# WORK TO COMPLETE
From the line containing "exposure_s: 1/705" through the last line of the entries below, print each line exactly. Pictures stay out.
----------------------------------------
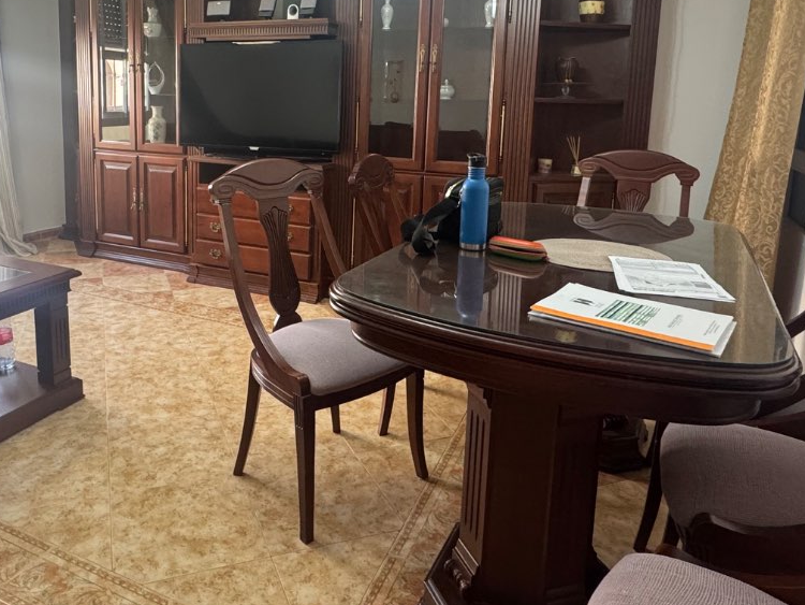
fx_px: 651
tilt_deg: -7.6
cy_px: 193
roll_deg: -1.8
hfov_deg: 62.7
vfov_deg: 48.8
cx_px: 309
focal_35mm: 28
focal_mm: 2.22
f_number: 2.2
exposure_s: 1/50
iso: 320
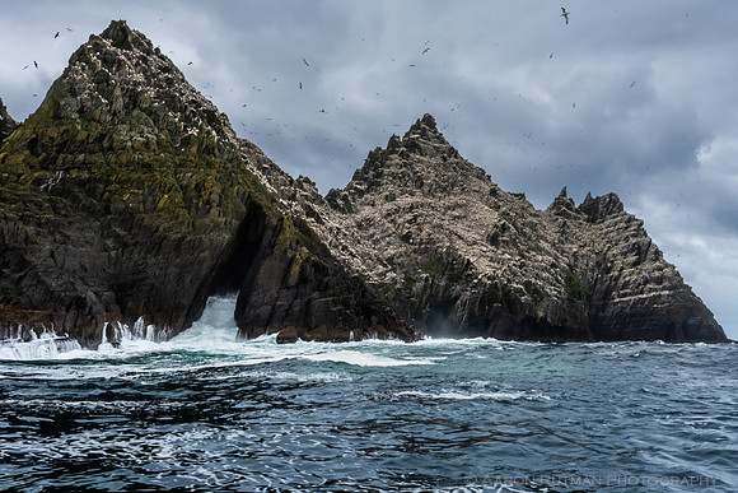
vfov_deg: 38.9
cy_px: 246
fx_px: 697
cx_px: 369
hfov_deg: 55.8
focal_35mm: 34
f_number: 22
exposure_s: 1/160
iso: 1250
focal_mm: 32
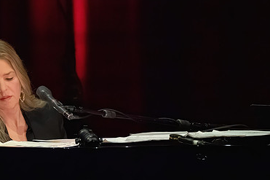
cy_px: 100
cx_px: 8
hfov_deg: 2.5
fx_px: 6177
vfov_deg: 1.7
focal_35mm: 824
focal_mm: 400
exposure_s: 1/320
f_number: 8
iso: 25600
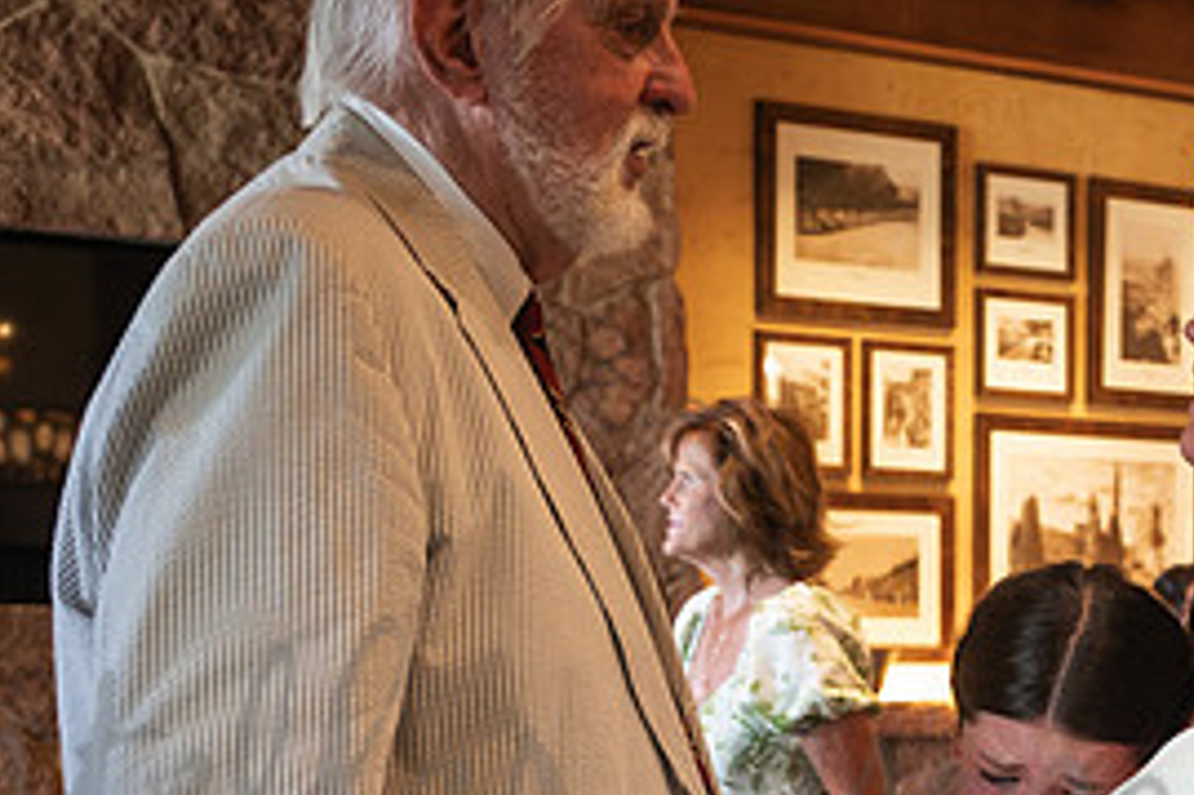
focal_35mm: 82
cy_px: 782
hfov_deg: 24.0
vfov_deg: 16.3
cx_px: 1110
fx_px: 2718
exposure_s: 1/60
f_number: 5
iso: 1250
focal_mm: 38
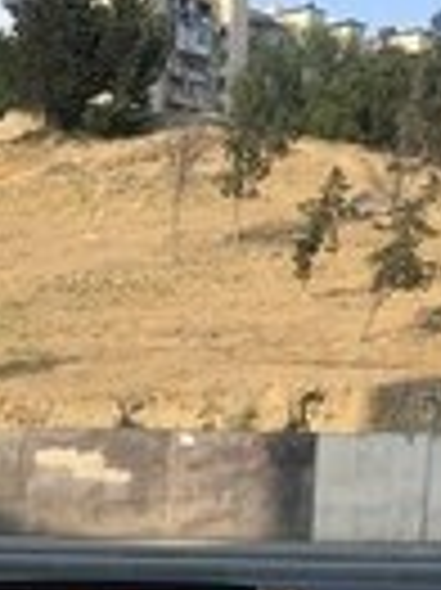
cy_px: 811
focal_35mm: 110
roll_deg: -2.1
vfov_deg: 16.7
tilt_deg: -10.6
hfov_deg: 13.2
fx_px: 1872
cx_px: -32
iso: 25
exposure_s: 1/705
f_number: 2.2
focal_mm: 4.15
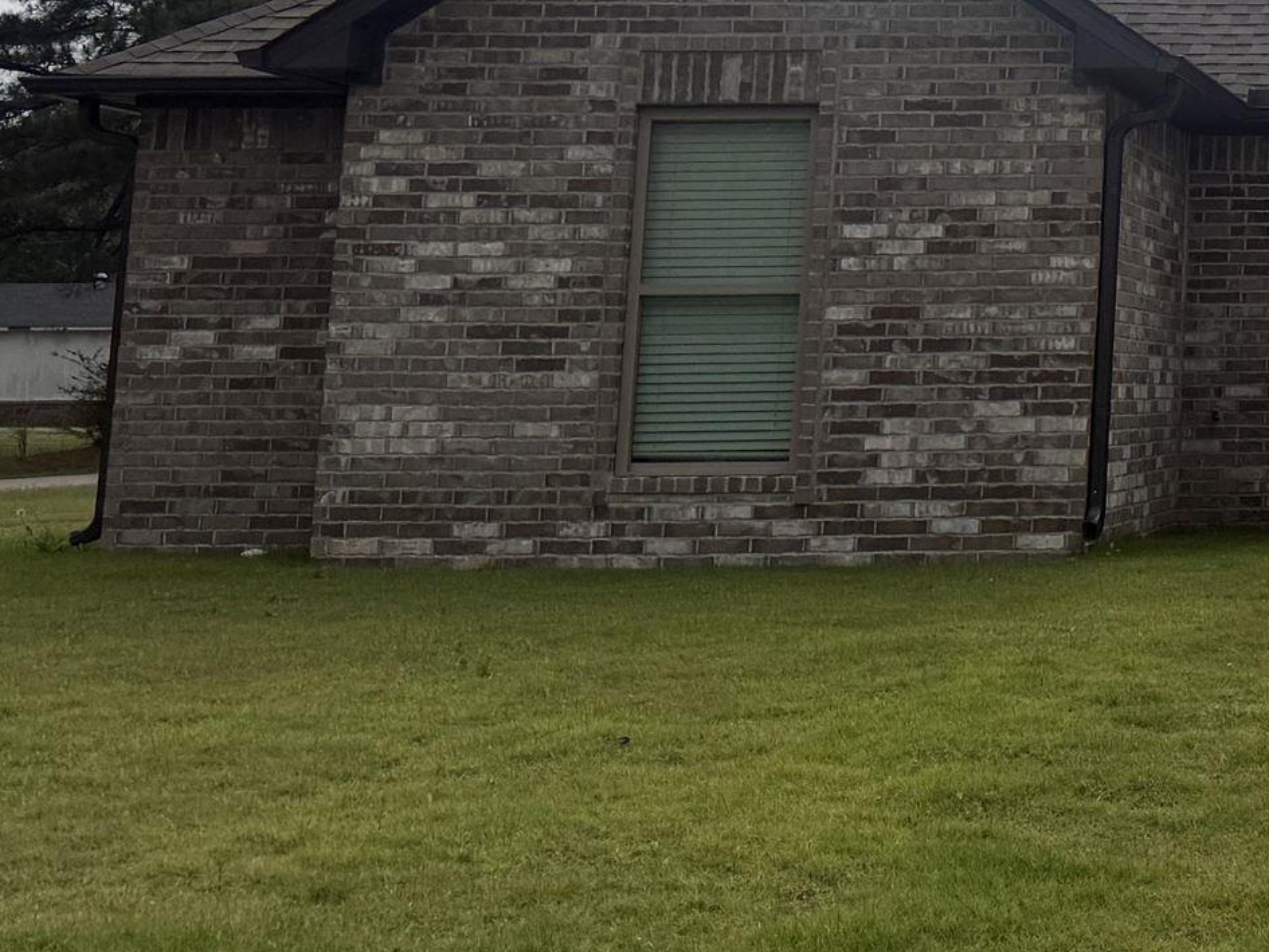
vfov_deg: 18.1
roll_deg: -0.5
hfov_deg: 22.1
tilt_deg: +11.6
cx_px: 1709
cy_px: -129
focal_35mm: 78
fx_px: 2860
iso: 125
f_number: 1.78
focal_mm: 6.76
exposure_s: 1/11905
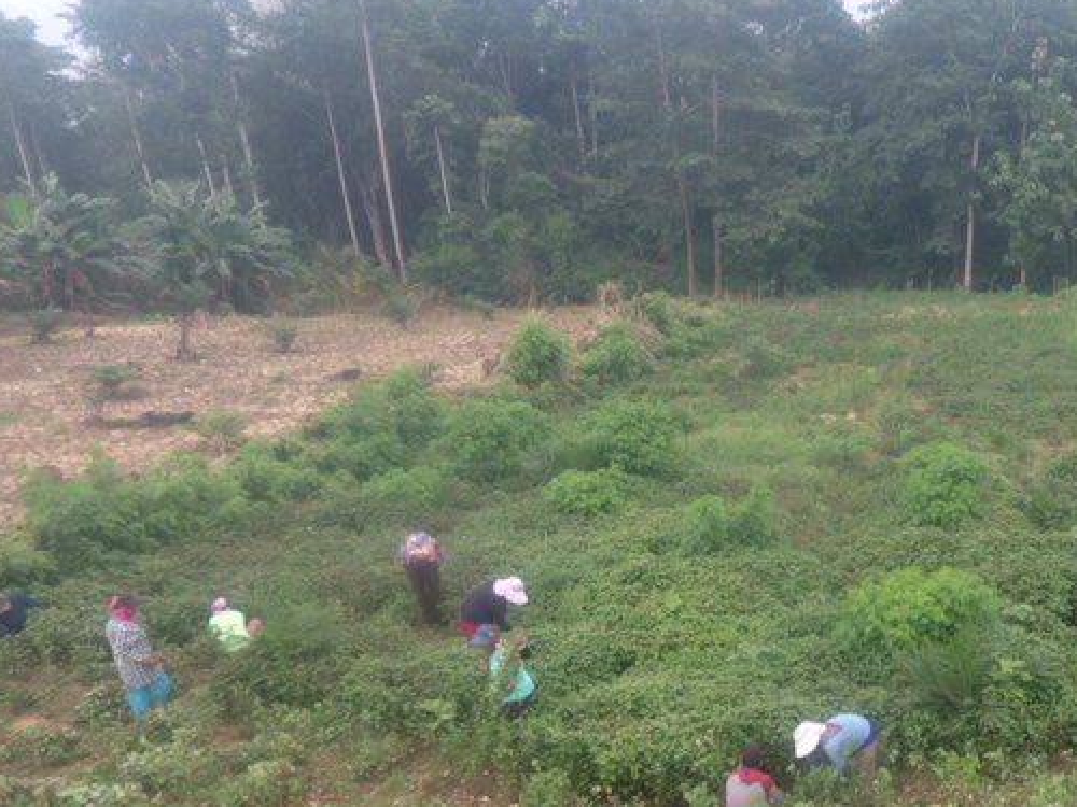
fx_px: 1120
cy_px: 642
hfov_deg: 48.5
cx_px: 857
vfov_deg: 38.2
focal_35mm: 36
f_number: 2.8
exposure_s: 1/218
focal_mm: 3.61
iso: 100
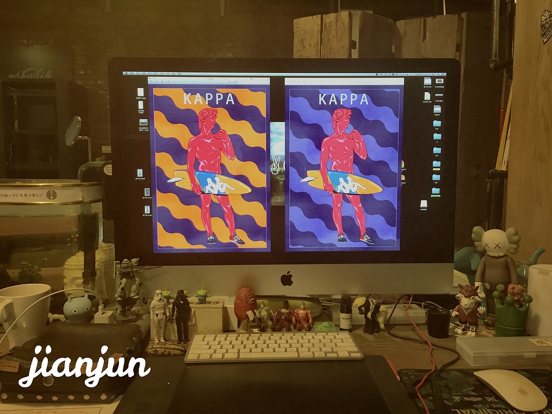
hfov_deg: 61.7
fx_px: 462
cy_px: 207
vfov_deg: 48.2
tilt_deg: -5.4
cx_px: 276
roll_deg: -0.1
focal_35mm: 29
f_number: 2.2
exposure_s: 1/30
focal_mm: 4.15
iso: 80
----------------------------------------
# ANSWER TO THIS PROBLEM
exposure_s: 1/705
f_number: 2.2
focal_mm: 4.15
vfov_deg: 18.1
roll_deg: -0.5
hfov_deg: 22.1
tilt_deg: +11.6
cx_px: 1709
cy_px: -129
focal_35mm: 78
fx_px: 2860
iso: 125
f_number: 1.78
focal_mm: 6.76
exposure_s: 1/11905
fx_px: 1120
cy_px: 642
hfov_deg: 48.5
cx_px: 857
vfov_deg: 38.2
focal_35mm: 36
f_number: 2.8
exposure_s: 1/218
focal_mm: 3.61
iso: 100
hfov_deg: 61.7
fx_px: 462
cy_px: 207
vfov_deg: 48.2
tilt_deg: -5.4
cx_px: 276
roll_deg: -0.1
focal_35mm: 29
f_number: 2.2
exposure_s: 1/30
focal_mm: 4.15
iso: 80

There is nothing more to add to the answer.